Word2Vec¶

Word2vec binary format.

finalfusion.compat.word2vec.load_word2vec(file: Union[str, bytes, int, os.PathLike], lossy: bool = False) → finalfusion.embeddings.Embeddings [source]¶

Read embeddings in word2vec binary format.

The returned embeddings have a SimpleVocab, NdArray storage and a Norms chunk. The storage is l2-normalized per default and the corresponding norms are stored in the Norms.

Files are expected to start with a line containing rows and cols in utf-8. Words are encoded in utf-8 followed by a single whitespace. After the whitespace, the embedding components are expected as little-endian single-precision floats.

Parameters

file (str, bytes, int, PathLike) – Path to a file with embeddings in word2vec binary format.
lossy (bool) – If set to true, malformed UTF-8 sequences in words will be replaced with the U+FFFD REPLACEMENT character.

Returns

embeddings – The embeddings from the input file.

Return type

Embeddings

finalfusion.compat.word2vec.write_word2vec(file: Union[str, bytes, int, os.PathLike], embeddings: finalfusion.embeddings.Embeddings)[source]¶

Write embeddings in word2vec binary format.

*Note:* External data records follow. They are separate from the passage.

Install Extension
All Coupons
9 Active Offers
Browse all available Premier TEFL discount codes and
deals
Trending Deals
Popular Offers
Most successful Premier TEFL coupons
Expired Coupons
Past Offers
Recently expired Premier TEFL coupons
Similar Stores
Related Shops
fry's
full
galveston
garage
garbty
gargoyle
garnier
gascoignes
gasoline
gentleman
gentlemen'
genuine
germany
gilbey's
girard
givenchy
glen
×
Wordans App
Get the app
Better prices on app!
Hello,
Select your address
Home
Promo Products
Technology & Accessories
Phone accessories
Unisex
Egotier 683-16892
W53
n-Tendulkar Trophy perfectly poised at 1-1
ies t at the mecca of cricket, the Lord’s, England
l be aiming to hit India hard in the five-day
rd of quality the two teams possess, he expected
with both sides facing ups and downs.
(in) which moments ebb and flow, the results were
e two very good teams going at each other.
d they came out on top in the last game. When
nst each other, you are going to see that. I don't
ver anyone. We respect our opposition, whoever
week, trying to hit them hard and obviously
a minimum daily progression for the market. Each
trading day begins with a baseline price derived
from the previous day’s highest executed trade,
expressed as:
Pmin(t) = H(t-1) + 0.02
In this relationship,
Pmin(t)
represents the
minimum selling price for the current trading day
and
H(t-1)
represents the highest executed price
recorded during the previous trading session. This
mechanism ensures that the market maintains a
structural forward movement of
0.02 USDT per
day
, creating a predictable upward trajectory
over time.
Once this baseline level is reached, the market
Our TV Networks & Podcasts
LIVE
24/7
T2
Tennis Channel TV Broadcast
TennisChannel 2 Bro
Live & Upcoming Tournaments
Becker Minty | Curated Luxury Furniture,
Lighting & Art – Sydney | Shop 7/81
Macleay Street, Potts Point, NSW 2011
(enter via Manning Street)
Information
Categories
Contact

If the embeddings are not compatible with the w2v format (e.g. include a SubwordVocab), only the known words and embeddings are serialized. I.e. the subword matrix is discarded.

Embeddings are un-normalized before serialization, if norms are present, each embedding is scaled by the associated norm.

The output file will contain the shape encoded in utf-8 on the first line as rows columns. This is followed by the embeddings.

Each embedding consists of:

utf-8 encoded word
single space ' ' following the word
cols single-precision floating point numbers
'\n' newline at the end of each line.

Parameters

file (str, bytes, int, PathLike) – Output file
embeddings (Embeddings) – The embeddings to serialize.